Our model is a CRF: $$p(\boldsymbol{y} \mid \boldsymbol{x}) = \frac{1}{Z(\boldsymbol{x})} \exp G(\boldsymbol{x},\boldsymbol{y}) = \frac{1}{Z(\boldsymbol{x})} \left(\exp \boldsymbol{\theta}\cdot\text{features}(\boldsymbol{x},\boldsymbol{y})\right)$$ 
Each of our features is a **count feature** that returns the count of some particular configuration in $(\boldsymbol{x},\boldsymbol{y})$.  Thus, $G(\boldsymbol{x},\boldsymbol{y})$ is the total weight according to $\boldsymbol{\theta}$ of all the configurations that appear in $(\boldsymbol{x},\boldsymbol{y})$.

We use the following features:
* Tag-tag features.  For example, the `I_O` feature fires on every `I O` bigram (which rewards or punishes each named entity that ends in the middle of a sentence).  Exactly one tag-tag feature fires at each position $j$, which adds a term $g_{tt}(y_j,y_{j+1})$ into the score, or equivalently multiplies a factor $\psi_{tt}(y_j,y_{j+1}) = \exp g_{tt}(y_j,y_{j+1})$ into the unnormalized probability, as shown in the figure.
    * Tag-tag features also fire at the boundaries of $\boldsymbol{y}$.  For example, the `I_EOS` feature fires if there is an `I EOS` bigram (which rewards or punishes any named entity that ends at the end of a sentence).  The factors contributed by these two features are labeled in the figure as $\psi_{\text{BOS}}$ and $\psi_{\text{EOS}}$.

(Stored data)
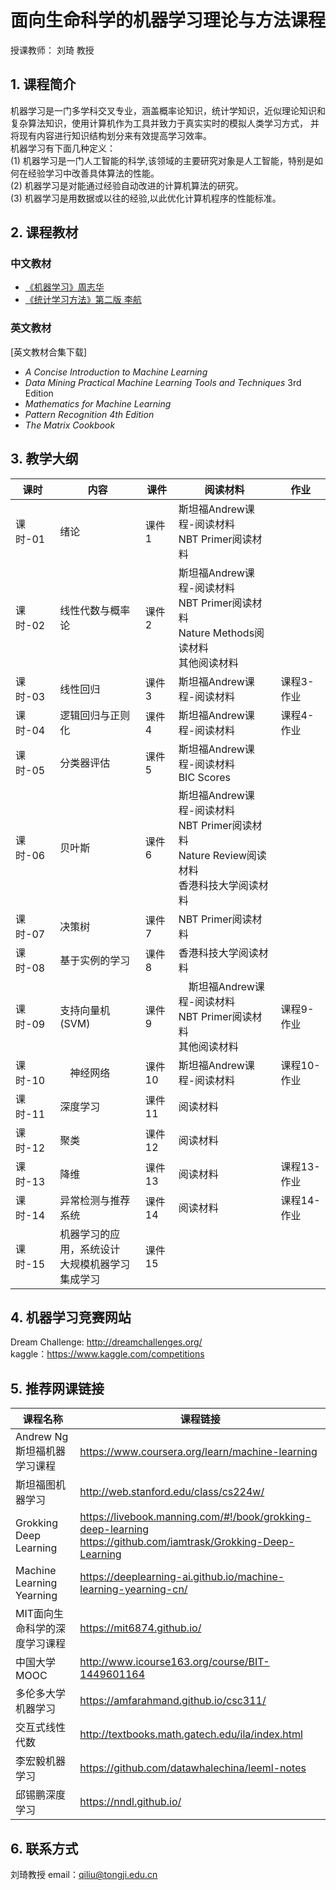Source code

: # 面向生命科学的机器学习理论与方法课程
授课教师： 刘琦 教授
## 1. 课程简介 <br>
  机器学习是一门多学科交叉专业，涵盖概率论知识，统计学知识，近似理论知识和复杂算法知识，使用计算机作为工具并致力于真实实时的模拟人类学习方式， 并将现有内容进行知识结构划分来有效提高学习效率。 <br>
机器学习有下面几种定义： <br>
(1) 机器学习是一门人工智能的科学,该领域的主要研究对象是人工智能，特别是如何在经验学习中改善具体算法的性能。 <br>
(2) 机器学习是对能通过经验自动改进的计算机算法的研究。 <br>
(3) 机器学习是用数据或以往的经验,以此优化计算机程序的性能标准。 <br>

## 2. 课程教材

### 中文教材
* [《机器学习》周志华](https://item.jd.com/11867803.html) <br>
* [《统计学习方法》第二版 李航](https://item.jd.com/47384022706.html) <br>

### 英文教材
[英文教材合集下载]
* *A Concise Introduction to Machine Learning* <br>
* *Data Mining Practical Machine Learning Tools and Techniques* 3rd Edition <br>
* *Mathematics for Machine Learning* <br>
* *Pattern Recognition 4th Edition* <br>
* *The Matrix Cookbook* <br>

## 3. 教学大纲
课时 | 内容 | 课件 | 阅读材料 | 作业
---|---|---|---|---
课时-01| 绪论 | 课件1 | 斯坦福Andrew课程-阅读材料 <br> NBT Primer阅读材料 | 
课时-02| 线性代数与概率论 | 课件2 | 斯坦福Andrew课程-阅读材料 <br> NBT Primer阅读材料 <br> Nature Methods阅读材料 <br> 其他阅读材料 |
课时-03| 线性回归 | 课件3 | 斯坦福Andrew课程-阅读材料 | 课程3-作业
课时-04| 逻辑回归与正则化 | 课件4 | 斯坦福Andrew课程-阅读材料 | 课程4-作业
课时-05| 分类器评估 | 课件5 | 斯坦福Andrew课程-阅读材料 <br> BIC Scores |
课时-06| 贝叶斯 | 课件6 | 斯坦福Andrew课程-阅读材料 <br> NBT Primer阅读材料 <br> Nature Review阅读材料 <br> 香港科技大学阅读材料
课时-07| 决策树 | 课件7 | NBT Primer阅读材料
课时-08| 基于实例的学习 |课件8 | 香港科技大学阅读材料
课时-09| 支持向量机(SVM) | 课件9 |　斯坦福Andrew课程-阅读材料 <br> NBT Primer阅读材料 <br> 其他阅读材料　| 课程9-作业
课时-10|　神经网络 | 课件10 | 斯坦福Andrew课程-阅读材料 | 课程10-作业
课时-11| 深度学习 | 课件11 | 阅读材料
课时-12| 聚类 | 课件12 | 阅读材料
课时-13| 降维 | 课件13 |阅读材料 | 课程13-作业
课时-14| 异常检测与推荐系统　| 课件14 | 阅读材料 | 课程14-作业
课时-15| 机器学习的应用，系统设计 <br> 大规模机器学习 <br>集成学习 | 课件15

## 4. 机器学习竞赛网站
Dream Challenge: http://dreamchallenges.org/ <br>
kaggle：https://www.kaggle.com/competitions <br>

## 5. 推荐网课链接
课程名称 | 课程链接
---|---
Andrew Ng斯坦福机器学习课程 | https://www.coursera.org/learn/machine-learning
斯坦福图机器学习 |  http://web.stanford.edu/class/cs224w/
Grokking Deep Learning | https://livebook.manning.com/#!/book/grokking-deep-learning <br> https://github.com/iamtrask/Grokking-Deep-Learning                          
Machine Learning Yearning | https://deeplearning-ai.github.io/machine-learning-yearning-cn/
MIT面向生命科学的深度学习课程 | https://mit6874.github.io/
中国大学MOOC | http://www.icourse163.org/course/BIT-1449601164 
多伦多大学机器学习 | https://amfarahmand.github.io/csc311/ 
交互式线性代数 |  http://textbooks.math.gatech.edu/ila/index.html
李宏毅机器学习 |  https://github.com/datawhalechina/leeml-notes
邱锡鹏深度学习 |  https://nndl.github.io/

## 6. 联系方式
刘琦教授 email：qiliu@tongji.edu.cn
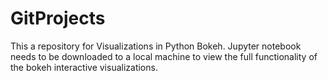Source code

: # GitProjects

This a repository for Visualizations in Python Bokeh. 
Jupyter notebook needs to be downloaded to a local machine to view the full functionality of the bokeh interactive visualizations.

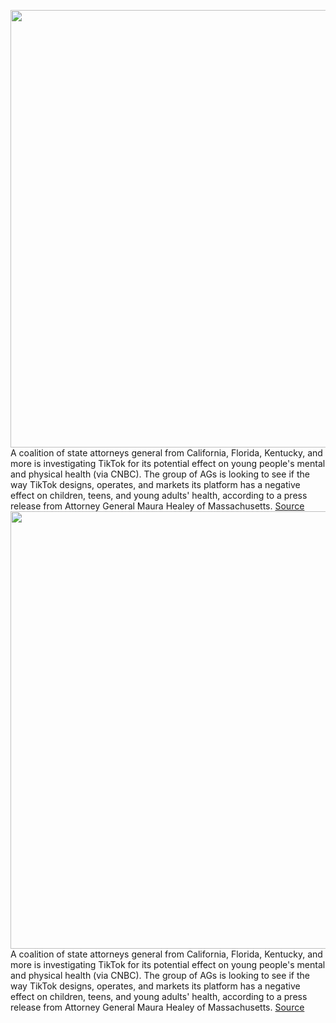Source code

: <img src='https://cdn.vox-cdn.com/thumbor/cJu4m3y_GfU9YEo7NXn2n-McqqE=/0x0:2040x1360/1200x800/filters:focal(857x517:1183x843)/cdn.vox-cdn.com/uploads/chorus_image/image/70572179/acastro_190723_1777_tiktok_0003.0.0.jpg' width='700px' /><br/>
A coalition of state attorneys general from California, Florida, Kentucky, and more is investigating TikTok for its potential effect on young people's mental and physical health (via CNBC). The group of AGs is looking to see if the way TikTok designs, operates, and markets its platform has a negative effect on children, teens, and young adults' health, according to a press release from Attorney General Maura Healey of Massachusetts.
<a href='https://www.theverge.com/2022/3/2/22958900/tiktok-state-ag-investigation-teens-kids-mental-physical-health'> Source <a/><img src='https://cdn.vox-cdn.com/thumbor/cJu4m3y_GfU9YEo7NXn2n-McqqE=/0x0:2040x1360/1200x800/filters:focal(857x517:1183x843)/cdn.vox-cdn.com/uploads/chorus_image/image/70572179/acastro_190723_1777_tiktok_0003.0.0.jpg' width='700px' /><br/>
A coalition of state attorneys general from California, Florida, Kentucky, and more is investigating TikTok for its potential effect on young people's mental and physical health (via CNBC). The group of AGs is looking to see if the way TikTok designs, operates, and markets its platform has a negative effect on children, teens, and young adults' health, according to a press release from Attorney General Maura Healey of Massachusetts.
<a href='https://www.theverge.com/2022/3/2/22958900/tiktok-state-ag-investigation-teens-kids-mental-physical-health'> Source <a/>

__PROMPT__:
In the passage on CRF features, what does the `I_O` feature fire on?

__TASK RESPONSE__:
It fires on every `I O` bigram.